Per chi dice che il Pil italiano é diminuzione: certo, ci crediamo! E se annoverassimo nel conteggio del Pil anche tutta l’economia sommersa? Sicuramente i risultati del Pil lieviterebbero: un italiano su due dichiara al Fisco meno di 15mila euro lordi di reddito, uno su quattro tra i lavoratori autonomi. L’80% dichiara meno di 26 mila euro. I ricchi sono solo lo 0,2% della popolazione e denunciano al fisco un reddito superiore ai 200mila euro (43.006 lavoratori dipendenti e 20.061 autonomi).

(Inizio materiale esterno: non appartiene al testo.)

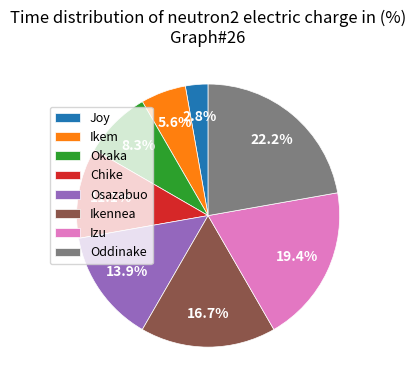

How many segments does this pie chart have?

8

I dati sono stati rilevati dalle prime elaborazioni statistiche che il ministero dell’Economia ha realizzato sulle dichiarazioni presentate da circa 41 milioni di italiani nel 2008 (si tratta quindi di redditi relativi al 2007). Italiani poverelli quindi, ma anche le imprese non sono da meno: dalle dichiarazioni delle società di capitale emerge che metà dichiarano di essere in perdita. Sono state circa 520 mila le società che hanno mostrato un utile, mentre sono state 419 mila quelle in perdita. Le società di capitali sono ormai quasi un milione, con una crescita del 2,9% rispetto all’anno precedente, oltre un quinto di esse risiede in Lombardia.

Poverelli sì ma comunque il denaro é aumentato rispetto allo scorso anno: il reddito medio é in crescita del 3,1% rispetto all’anno precedente. Aumentano i redditi nelle isole (+3,3%), redditi più alti ma invariati nel Nordovest (21.480 Euro), redditi più bassi come sempre, al Sud (15.060). Primato alla Lombardia, che detiene lo scettro del più alto reddito complessivo medio (22.460 Euro), al secondo posto il Lazio, con i suoi 21.130 euro in media. Seguono, Emilia Romagna (20.450 euro) e Piemonte (20.030 euro). La Calabria é all’ultimo posto (13.410 Euro), la Basilicata penultima con 14.180 euro di reddito. Nel 2008 l’imposta media pagata in base alle dichiarazioni dei redditi per le persone fisica è salita a 4.675 euro (+4,4% rispetto).

Dalle dichiarazioni, infine, emerge la buona riuscita degli sconti fiscali del 55% per il risparmio energetico: utilizzati da più di 185mila contribuenti.